Beef prices across the United States have soared to their highest levels in decades, igniting a political and economic battle that has reached the White House. Donald Trump, who once boasted that inflation was “dead,” now faces growing frustration as expensive beef threatens his promise to lower grocery prices for American families. This week, he publicly urged ranchers to cut cattle prices. But his push — and new proposals from his administration — have triggered anger among ranchers who warn his plans could harm small producers while failing to bring relief at the checkout.
America’s cattle industry on the brink
The US cattle industry has been shrinking for over four decades. Beef supplies have dropped even as demand remains strong, sending prices higher. The national cattle herd has fallen to its lowest level in nearly 75 years. Since 2017, more than 150,000 cattle ranches — around 17% of the total — have disappeared, according to the Agriculture Department.
Ranchers say they are squeezed by powerful meat processors that dominate the market. Rising prices for fertiliser, feed, and machinery have added to the pressure. Years of drought have forced many to cut their herds, leaving the industry more fragile than ever.
In Illinois, rancher Christian Lovell said the fields where his cows once grazed are now dry and cracked. “You put all these together and you have a recipe for a really broken market,” said Lovell, who works with the advocacy group Farm Action.
Prices soar far above inflation
Beef prices are rising much faster than overall food inflation. Ground beef prices climbed 12.9% over the past year, while steaks jumped 16.6%, according to government data. A pound of ground chuck now costs $6.33 — up from $5.58 a year ago. Meanwhile, overall food inflation stands at just 3.1%.

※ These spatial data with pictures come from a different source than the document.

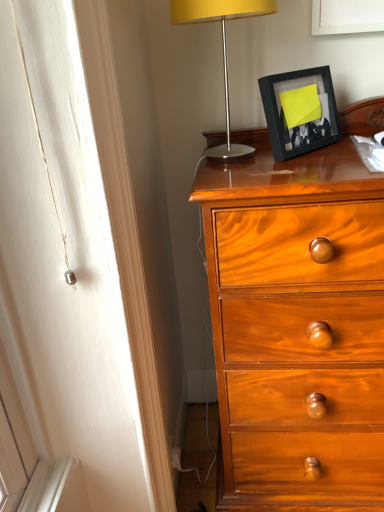
Question: Should I look upward or downward to see black matte picture frame at upper right?

Choices:
 (A) up
 (B) down

Answer: (A)

Question: Is black matte picture frame at upper right shorter than metallic silver lamp at upper right?

Choices:
 (A) yes
 (B) no

Answer: (A)

Question: Is black matte picture frame at upper right further to the viewer compared to metallic silver lamp at upper right?

Choices:
 (A) no
 (B) yes

Answer: (B)

Question: Can you confirm if black matte picture frame at upper right is positioned to the right of metallic silver lamp at upper right?

Choices:
 (A) yes
 (B) no

Answer: (A)

Question: Could you tell me if black matte picture frame at upper right is turned towards metallic silver lamp at upper right?

Choices:
 (A) no
 (B) yes

Answer: (A)

Question: From the image's perspective, is black matte picture frame at upper right beneath metallic silver lamp at upper right?

Choices:
 (A) yes
 (B) no

Answer: (A)

Question: Is black matte picture frame at upper right next to metallic silver lamp at upper right?

Choices:
 (A) no
 (B) yes

Answer: (A)

Question: From a real-world perspective, is metallic silver lamp at upper right physically above black matte picture frame at upper right?

Choices:
 (A) no
 (B) yes

Answer: (B)

Question: Does metallic silver lamp at upper right appear on the right side of black matte picture frame at upper right?

Choices:
 (A) no
 (B) yes

Answer: (A)

Question: Is metallic silver lamp at upper right thinner than black matte picture frame at upper right?

Choices:
 (A) yes
 (B) no

Answer: (B)

Question: Is metallic silver lamp at upper right beside black matte picture frame at upper right?

Choices:
 (A) no
 (B) yes

Answer: (A)

Question: Can you confirm if metallic silver lamp at upper right is bigger than black matte picture frame at upper right?

Choices:
 (A) yes
 (B) no

Answer: (A)

Question: Does metallic silver lamp at upper right lie behind black matte picture frame at upper right?

Choices:
 (A) yes
 (B) no

Answer: (B)

Question: In the image, is metallic silver lamp at upper right positioned in front of or behind black matte picture frame at upper right?

Choices:
 (A) behind
 (B) front

Answer: (B)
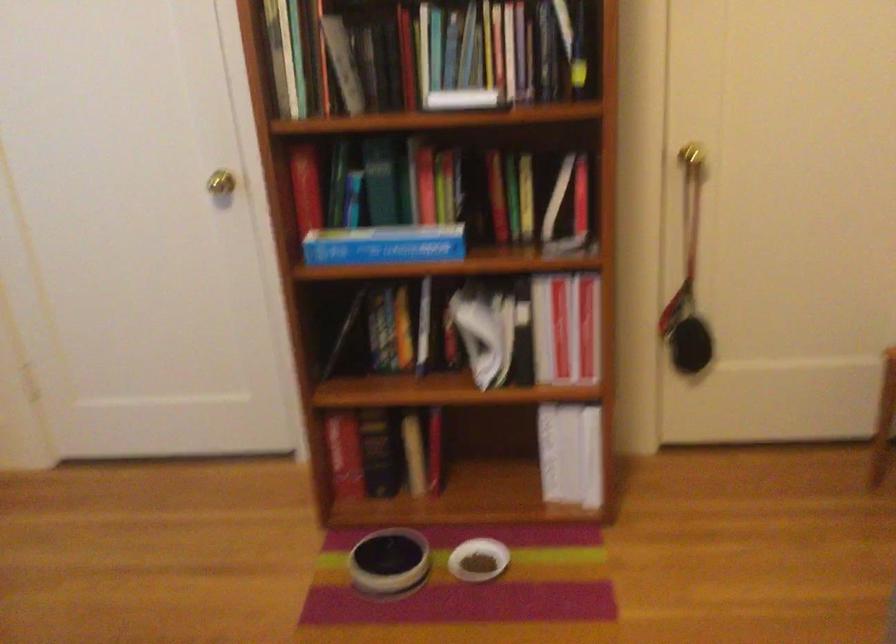
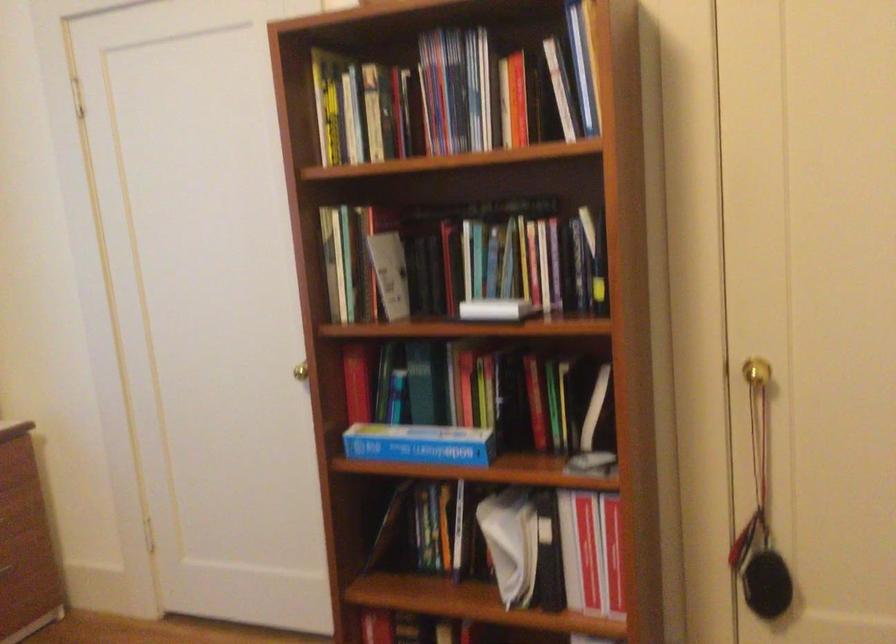
In the second image, find the point that corresponds to point (584, 330) in the first image.

(613, 554)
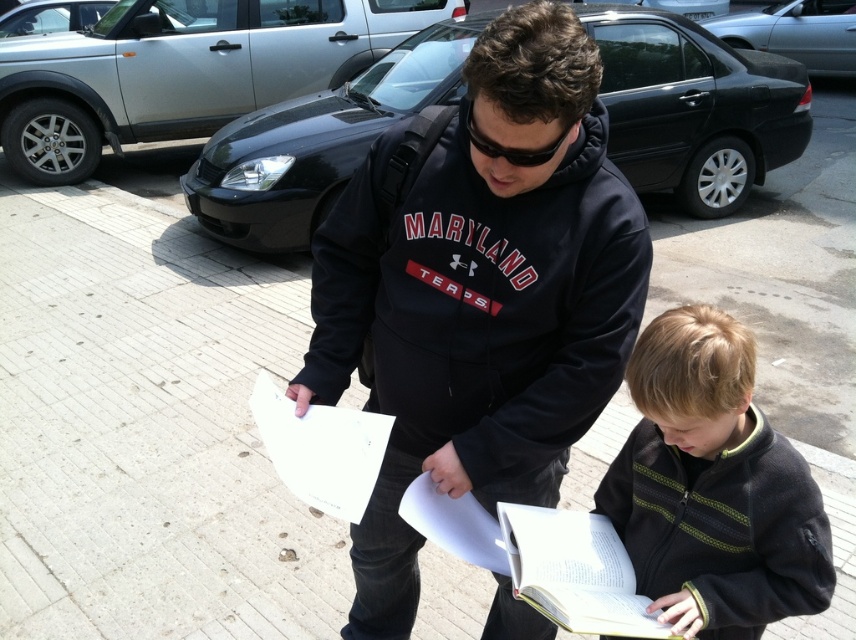
You are a delivery robot that needs to deliver a package to the person wearing the dark gray fleece jacket at lower right. You are currently 1.5 meters away from the jacket. Can you reach them without moving closer than 1 meter?

The dark gray fleece jacket at lower right is 1.09 meters away from the viewer. Since you are currently 1.5 meters away, you can move closer to 1.09 meters to reach them, but this is still within the 1 meter threshold. Therefore, you can deliver the package without moving closer than 1 meter.

You are a delivery person who needs to hand over a package to the recipient. The package is too big to fit in your hands while holding the white paper at center. Can you place the package on the dark gray fleece jacket at lower right?

The dark gray fleece jacket at lower right is positioned under the white paper at center, so placing the package there would be possible as it is a stable surface beneath the paper.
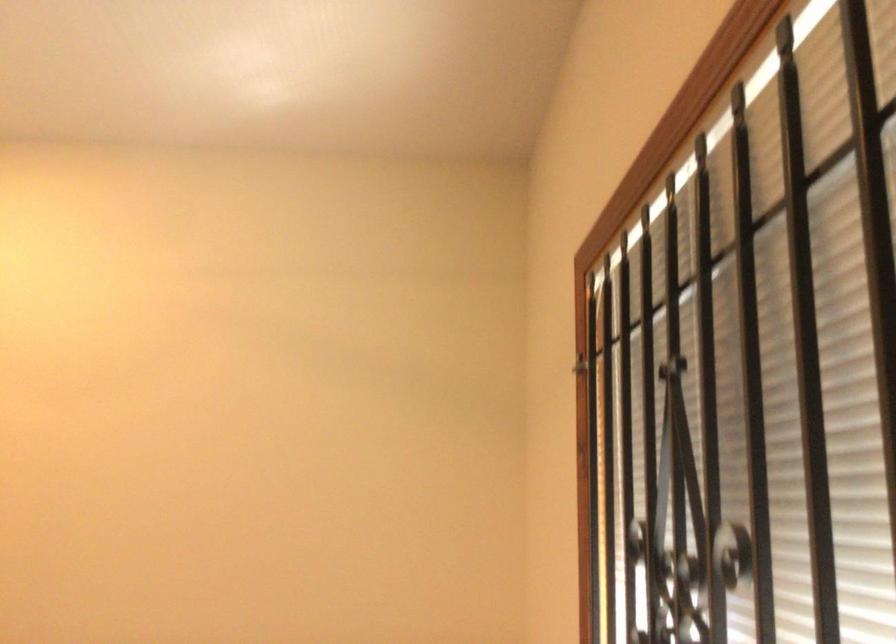
Find where to pull the metal gate latch. Please return your answer as a coordinate pair (x, y).

(579, 364)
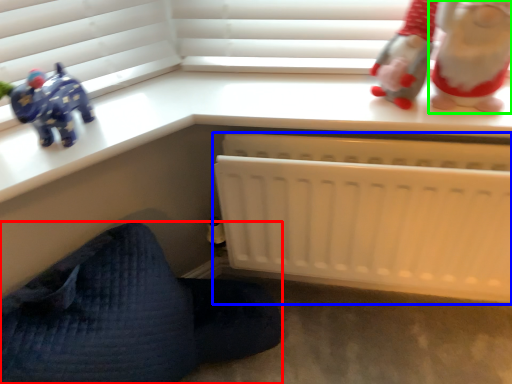
Question: Estimate the real-world distances between objects in this image. Which object is farther from furniture (highlighted by a red box), infant bed (highlighted by a blue box) or toy (highlighted by a green box)?

Choices:
 (A) infant bed
 (B) toy

Answer: (B)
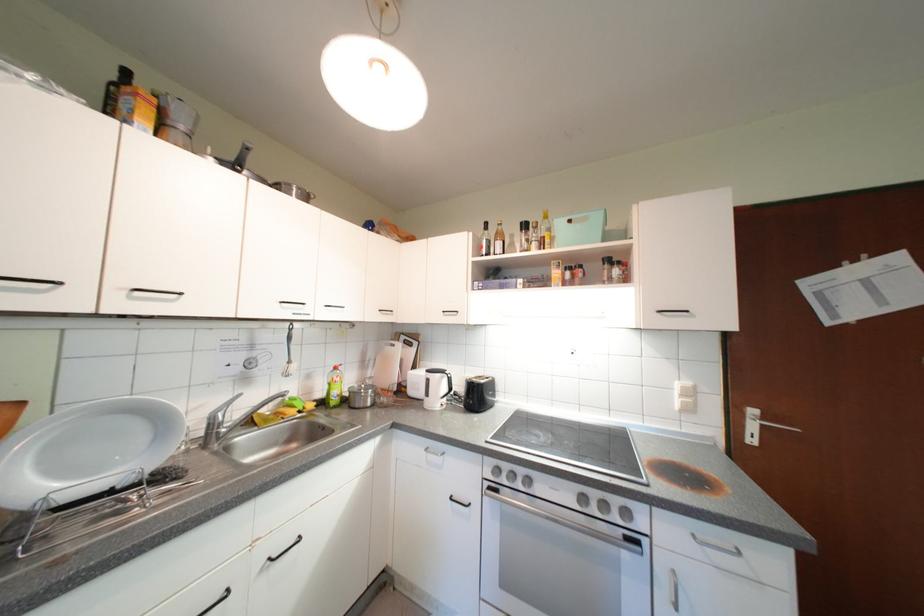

“The cattle herd has been shrinking for several years, yet people still want that American beef,” said Brenda Boetel, an agricultural economist at the University of Wisconsin, River Falls.
Derrell Peel, an agricultural economics professor at Oklahoma State University, expects prices to stay high until the end of the decade. Rebuilding herds takes years, he said, leaving the Trump administration with limited options to cool the market quickly.
Import plan sparks political backlash
The Agriculture Department this week unveiled a plan to strengthen domestic beef production by expanding grazing lands and helping smaller meat processors. But Trump’s separate proposal to import more beef from Argentina — possibly quadrupling current levels — set off a firestorm in farm country.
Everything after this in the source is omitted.